Primary school children
Primary school children

Last week’s Secret School column highlighting the delays to vital assessments for children with special educational needs provoked a strong reaction from Sheffield Telegraph readers, ranging from school staff to frustrated parents.

Tim Plant, a primary school volunteer, said that, even though he was part of ‘additional support services’ - in his case helping with pupils’ reading, “In nearly all cases there is a clear requirement that the children need additional professional assessment and access to specialised services.

“Almost without exception these children, their families and teachers have not received these services, or have waited far too long to be assessed or have been offered a far smaller package of care than they needed. As a result their education has suffered and their futures put at risk.

“The situation has been made much worse by the relentless procession of cuts and service reductions that mainstream schools have suffered for years on end. The school has lost a number of teachers, teaching assistants and support staff in addition to the disappearance of the specialised resources.
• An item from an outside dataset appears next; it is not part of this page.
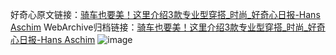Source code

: 好奇心原文链接：[骑车也要美！这里介绍3款专业型穿搭_时尚_好奇心日报-Hans Aschim](https://www.qdaily.com/articles/9135.html)
WebArchive归档链接：[骑车也要美！这里介绍3款专业型穿搭_时尚_好奇心日报-Hans Aschim](http://web.archive.org/web/20190623153844/https://www.qdaily.com/articles/9135.html)
![image](http://ww3.sinaimg.cn/large/007d5XDply1g3ve6oqs2xj30u061enpd)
“While the details are yet to be formally announced I expect that, as a result of central government policies, Sheffield Council will soon require schools to make further savings that will mean yet more teacher and teaching assistant posts will go this year and next.”

Mr Plant added: “All children in Sheffield deserve fair and equal access to the highest quality of educational facilities, we must ensure that the most needy and deprived children benefit from their education as much as the most fortunate.”

Meanwhile the Sheffield Parent Carer Forum, which gathers parents’ views and reports trends and themes to the council, NHS and schools, said the Telegraph’s piece was ‘consistent with the feedback we have been receiving’.

The council set up a special Quality Assurance group after the forum echoed families’ worries about the standard of education, health and care plans for children.

“In Sheffield we still have some way to go towards embedding true co-production with parents at every level,” said the forum. “However, we believe that the will is there, and that it is worth persevering with this approach.”